Proceeds will be used to refinance existing debt.

Bank of America and Salomon Smith Barney are the lead banks on the deal.

Hughes is an El Segundo, Calif. provider of digital entertainment, information and communications services and satellite-based private business networks.

Nextel Communications Inc.'s term B and C bank debt settled a little on Friday with quotes around 92¾ after trading around 93 on Thursday, a trader told Prospect News.

Charter Communications Inc.'s bank debt though was said to be holding in at 841/2, 851/4, according to a trader. On Thursday, there were a couple of trades that took place at 85, the trader added.

Meanwhile, market participants seem fairly optimistic about the recent rally that has been apparent in the secondary bank loan market despite the fact that it "took a little breather today," a trader said. Sometimes a rally stalls because sellers have entered the market, he explained, adding that it doesn't seem to be the case here.

"[The] recent trade up has really got some legs to stand on," the trader concluded.

Generally speaking, the bank loan market has been up as a whole over the past couple of days. One trader had previously attributed this improvement to inflows in the bond markets, CLO's ramping up, some fixed income guys buying bank debt and primary deals being pulled or hiked up - all of it creating a new supply/demand equation that is causing more aggressive bids to take place.

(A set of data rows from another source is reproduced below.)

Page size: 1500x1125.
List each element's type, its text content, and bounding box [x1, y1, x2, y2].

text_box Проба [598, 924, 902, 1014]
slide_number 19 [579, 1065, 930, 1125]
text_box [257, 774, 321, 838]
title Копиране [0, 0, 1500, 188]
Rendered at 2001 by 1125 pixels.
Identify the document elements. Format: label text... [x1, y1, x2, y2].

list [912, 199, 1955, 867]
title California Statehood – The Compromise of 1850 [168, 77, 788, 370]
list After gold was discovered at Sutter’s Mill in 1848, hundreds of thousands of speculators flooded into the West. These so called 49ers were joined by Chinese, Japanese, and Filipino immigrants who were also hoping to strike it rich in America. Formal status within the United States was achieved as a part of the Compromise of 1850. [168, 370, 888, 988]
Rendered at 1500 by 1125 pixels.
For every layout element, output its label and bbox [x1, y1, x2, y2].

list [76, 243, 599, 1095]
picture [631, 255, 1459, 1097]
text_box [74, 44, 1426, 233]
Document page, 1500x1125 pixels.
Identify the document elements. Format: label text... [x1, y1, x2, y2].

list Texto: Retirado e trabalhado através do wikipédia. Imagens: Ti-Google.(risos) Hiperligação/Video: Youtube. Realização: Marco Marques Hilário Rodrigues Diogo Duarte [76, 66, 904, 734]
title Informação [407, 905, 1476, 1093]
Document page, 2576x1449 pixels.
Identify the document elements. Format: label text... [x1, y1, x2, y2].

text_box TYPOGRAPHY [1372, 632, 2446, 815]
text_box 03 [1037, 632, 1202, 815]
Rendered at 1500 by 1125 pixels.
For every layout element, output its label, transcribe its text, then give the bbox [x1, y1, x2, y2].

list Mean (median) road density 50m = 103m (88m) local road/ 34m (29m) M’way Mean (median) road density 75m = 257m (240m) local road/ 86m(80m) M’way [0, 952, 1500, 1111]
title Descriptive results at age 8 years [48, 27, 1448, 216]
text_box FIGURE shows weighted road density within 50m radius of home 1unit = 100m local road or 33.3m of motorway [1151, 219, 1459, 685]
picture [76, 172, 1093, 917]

Also Friday, National Waterworks Inc. closed on its $325 million credit facility (B1/BB-) in conjunction with the completion of the acquisition of U.S. Filter Distribution Group Inc. Goldman Sachs, JPMorgan and UBS Warburg were the lead banks on the deal.

The loan consists of a $75 million six-year revolver with an interest rate of Libor plus 300 basis points and a $250 million seven-year term loan B with an interest rate of Libor plus 400 basis points.

National Waterworks is a Palm Desert, Calif. provider of water and wastewater systems.

One market source told Prospect New Friday that low rates have caused Libor floors to come into play in recent deals.

"They're coming out in droves," the source said. "Constar, National Waterworks, Wackenhut, NDCHealth and some of the energy sector deals all have had Libor floors, which is a relatively recent phenomenon.

"These companies struggled to ultimately get people to sign up for them. And the Libor floor was one more yield enhancement outside of the price flex that got them over the hump."

The source said that the fact Libor floors have lately come into use is a reliable indicator that "liquidity is tight and selective."

Another official, however, said that with Libor at 1.4%, something has to happen to sweeten the deals.

"It is so tough to like the asset class if you're at 1.4 Libor going down," the source said. "It's so much easier if you have a Libor floor in, with a 2-type handle. I think Donnelley might have had 2¾%.

"I think it makes a big difference psychologically to the buyers and I don't think it costs a ton to the sellers. It's still pretty cheap financing even with a Libor floor.

"I was actually a little surprised that Libor floors went away over the summer. But I guess it was just a frothy market.

"These days most people look at the history of interest rates and decide that whatever they finance at it's way less on a nominal basis than it usually is."